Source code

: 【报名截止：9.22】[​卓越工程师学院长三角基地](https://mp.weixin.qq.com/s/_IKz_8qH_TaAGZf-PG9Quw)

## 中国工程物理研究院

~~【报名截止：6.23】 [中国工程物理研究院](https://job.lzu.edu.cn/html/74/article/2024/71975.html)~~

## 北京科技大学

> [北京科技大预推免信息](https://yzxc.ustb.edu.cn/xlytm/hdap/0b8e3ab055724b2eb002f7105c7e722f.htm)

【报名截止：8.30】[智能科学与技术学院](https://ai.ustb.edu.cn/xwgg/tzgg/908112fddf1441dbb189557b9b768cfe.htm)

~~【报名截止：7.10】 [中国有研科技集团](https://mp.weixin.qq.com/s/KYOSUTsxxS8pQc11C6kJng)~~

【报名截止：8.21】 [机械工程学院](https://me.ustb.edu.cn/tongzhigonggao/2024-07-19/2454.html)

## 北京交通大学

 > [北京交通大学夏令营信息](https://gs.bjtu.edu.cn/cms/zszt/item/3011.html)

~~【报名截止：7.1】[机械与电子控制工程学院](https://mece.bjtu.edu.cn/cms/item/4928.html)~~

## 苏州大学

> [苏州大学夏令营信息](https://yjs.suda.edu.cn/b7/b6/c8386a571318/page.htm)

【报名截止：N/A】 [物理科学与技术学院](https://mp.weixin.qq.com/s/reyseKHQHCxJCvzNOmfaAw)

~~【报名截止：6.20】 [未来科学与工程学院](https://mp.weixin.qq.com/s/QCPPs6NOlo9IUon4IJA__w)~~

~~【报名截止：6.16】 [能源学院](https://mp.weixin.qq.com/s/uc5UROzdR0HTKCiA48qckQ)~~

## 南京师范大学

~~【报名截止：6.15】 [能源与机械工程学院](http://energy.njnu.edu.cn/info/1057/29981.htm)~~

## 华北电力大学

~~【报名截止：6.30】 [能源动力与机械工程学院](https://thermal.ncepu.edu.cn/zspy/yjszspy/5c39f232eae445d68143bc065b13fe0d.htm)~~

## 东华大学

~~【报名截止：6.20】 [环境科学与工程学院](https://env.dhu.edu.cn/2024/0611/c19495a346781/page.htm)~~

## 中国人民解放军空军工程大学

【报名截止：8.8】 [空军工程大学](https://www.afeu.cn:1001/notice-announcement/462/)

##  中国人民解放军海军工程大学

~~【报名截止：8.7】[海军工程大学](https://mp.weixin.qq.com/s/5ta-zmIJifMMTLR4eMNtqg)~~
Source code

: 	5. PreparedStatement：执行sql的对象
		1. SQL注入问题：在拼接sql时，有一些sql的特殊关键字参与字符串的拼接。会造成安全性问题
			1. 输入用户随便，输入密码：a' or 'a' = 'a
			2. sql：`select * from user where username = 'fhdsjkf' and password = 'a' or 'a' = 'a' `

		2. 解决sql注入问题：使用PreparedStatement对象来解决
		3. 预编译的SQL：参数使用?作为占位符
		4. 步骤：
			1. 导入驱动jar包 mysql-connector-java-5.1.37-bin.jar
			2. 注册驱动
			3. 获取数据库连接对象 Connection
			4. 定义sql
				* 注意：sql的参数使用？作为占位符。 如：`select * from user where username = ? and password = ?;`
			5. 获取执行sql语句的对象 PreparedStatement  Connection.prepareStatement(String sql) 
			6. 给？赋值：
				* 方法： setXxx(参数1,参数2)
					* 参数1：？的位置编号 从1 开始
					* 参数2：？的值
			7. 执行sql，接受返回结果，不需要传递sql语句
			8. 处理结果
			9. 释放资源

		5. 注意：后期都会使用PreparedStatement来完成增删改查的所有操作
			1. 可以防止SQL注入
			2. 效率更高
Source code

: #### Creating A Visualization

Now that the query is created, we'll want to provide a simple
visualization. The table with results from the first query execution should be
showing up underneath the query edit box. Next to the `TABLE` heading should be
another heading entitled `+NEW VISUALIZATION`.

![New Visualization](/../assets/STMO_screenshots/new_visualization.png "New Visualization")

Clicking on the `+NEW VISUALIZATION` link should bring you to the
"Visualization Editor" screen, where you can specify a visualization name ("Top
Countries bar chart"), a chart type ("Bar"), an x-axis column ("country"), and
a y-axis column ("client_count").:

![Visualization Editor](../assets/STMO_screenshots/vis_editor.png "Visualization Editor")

________________________________________

• EXERCISE:
Output everything from the start of the items down to the line containing "## 中国人民解放军空军工程大学", ends included, as a Markdown table with the columns Row and Line. Leave out blank lines.

• WRITTEN ANSWER:
| Row | Line |
|---|---|
| 1 | Source code |
| 2 | : 【报名截止：9.22】[​卓越工程师学院长三角基地](https://mp.weixin.qq.com/s/_IKz_8qH_TaAGZf-PG9Quw) |
| 3 | ## 中国工程物理研究院 |
| 4 | ~~【报名截止：6.23】 [中国工程物理研究院](https://job.lzu.edu.cn/html/74/article/2024/71975.html)~~ |
| 5 | ## 北京科技大学 |
| 6 | > [北京科技大预推免信息](https://yzxc.ustb.edu.cn/xlytm/hdap/0b8e3ab055724b2eb002f7105c7e722f.htm) |
| 7 | 【报名截止：8.30】[智能科学与技术学院](https://ai.ustb.edu.cn/xwgg/tzgg/908112fddf1441dbb189557b9b768cfe.htm) |
| 8 | ~~【报名截止：7.10】 [中国有研科技集团](https://mp.weixin.qq.com/s/KYOSUTsxxS8pQc11C6kJng)~~ |
| 9 | 【报名截止：8.21】 [机械工程学院](https://me.ustb.edu.cn/tongzhigonggao/2024-07-19/2454.html) |
| 10 | ## 北京交通大学 |
| 11 |  > [北京交通大学夏令营信息](https://gs.bjtu.edu.cn/cms/zszt/item/3011.html) |
| 12 | ~~【报名截止：7.1】[机械与电子控制工程学院](https://mece.bjtu.edu.cn/cms/item/4928.html)~~ |
| 13 | ## 苏州大学 |
| 14 | > [苏州大学夏令营信息](https://yjs.suda.edu.cn/b7/b6/c8386a571318/page.htm) |
| 15 | 【报名截止：N/A】 [物理科学与技术学院](https://mp.weixin.qq.com/s/reyseKHQHCxJCvzNOmfaAw) |
| 16 | ~~【报名截止：6.20】 [未来科学与工程学院](https://mp.weixin.qq.com/s/QCPPs6NOlo9IUon4IJA__w)~~ |
| 17 | ~~【报名截止：6.16】 [能源学院](https://mp.weixin.qq.com/s/uc5UROzdR0HTKCiA48qckQ)~~ |
| 18 | ## 南京师范大学 |
| 19 | ~~【报名截止：6.15】 [能源与机械工程学院](http://energy.njnu.edu.cn/info/1057/29981.htm)~~ |
| 20 | ## 华北电力大学 |
| 21 | ~~【报名截止：6.30】 [能源动力与机械工程学院](https://thermal.ncepu.edu.cn/zspy/yjszspy/5c39f232eae445d68143bc065b13fe0d.htm)~~ |
| 22 | ## 东华大学 |
| 23 | ~~【报名截止：6.20】 [环境科学与工程学院](https://env.dhu.edu.cn/2024/0611/c19495a346781/page.htm)~~ |
| 24 | ## 中国人民解放军空军工程大学 |